▶ **제공된 글**
□ □ □ □ □

SELU(scaled exponential linear units) - beyondnlp/nlp GitHub Wiki

written c

double selu_alpha = 1.6732632423543772848170429916717;
double selu_lamb = 1.0507009873554804934193349852946;
double selu( const double x )
{
     double v = x;
    if( v < 0 )
    {
        v = selu_alpha * ( exp( v ) - 1 );
    }
    return v * selu_lamb;
}

tensorflow

def applyselu( tensor ):
    relu = tf.nn.relu( tensor ) # >0: x, <0: 0
    neg_relu = tf.subtract( tensor, relu )  # >0: 0, <0: x
    selu_neg = tf.subtract( tf.multiply( alpha, tf.exp( neg_relu ) ), alpha )   # 0 goes to 0
    return tf.multiply( lamb, tf.add( relu, selu_neg ) )

□ □ □ □ □

▶ **제공된 기록**
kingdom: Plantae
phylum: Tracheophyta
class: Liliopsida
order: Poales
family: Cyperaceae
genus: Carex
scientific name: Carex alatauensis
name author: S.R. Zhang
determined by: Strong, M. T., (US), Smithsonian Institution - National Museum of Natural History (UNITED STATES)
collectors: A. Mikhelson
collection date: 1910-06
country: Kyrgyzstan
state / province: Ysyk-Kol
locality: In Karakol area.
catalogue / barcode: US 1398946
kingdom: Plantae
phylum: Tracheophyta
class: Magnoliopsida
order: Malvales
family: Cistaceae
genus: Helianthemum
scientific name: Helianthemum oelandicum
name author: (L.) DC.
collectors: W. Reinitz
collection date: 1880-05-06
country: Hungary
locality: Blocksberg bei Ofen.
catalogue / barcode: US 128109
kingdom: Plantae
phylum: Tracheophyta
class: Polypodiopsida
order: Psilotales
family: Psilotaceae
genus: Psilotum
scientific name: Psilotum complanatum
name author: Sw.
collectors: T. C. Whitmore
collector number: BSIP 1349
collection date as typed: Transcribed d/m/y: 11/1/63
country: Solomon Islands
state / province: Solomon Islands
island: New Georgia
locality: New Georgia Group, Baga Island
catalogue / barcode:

□ □ □ □ □

▶ **과제 목표**
SELU 위키 글의 C 코드에서 selu_lamb 변수에 할당된 값은 무엇인가요?

▶ **과제 풀이**
selu_lamb에는 1.0507009873554804934193349852946이 할당되어 있습니다.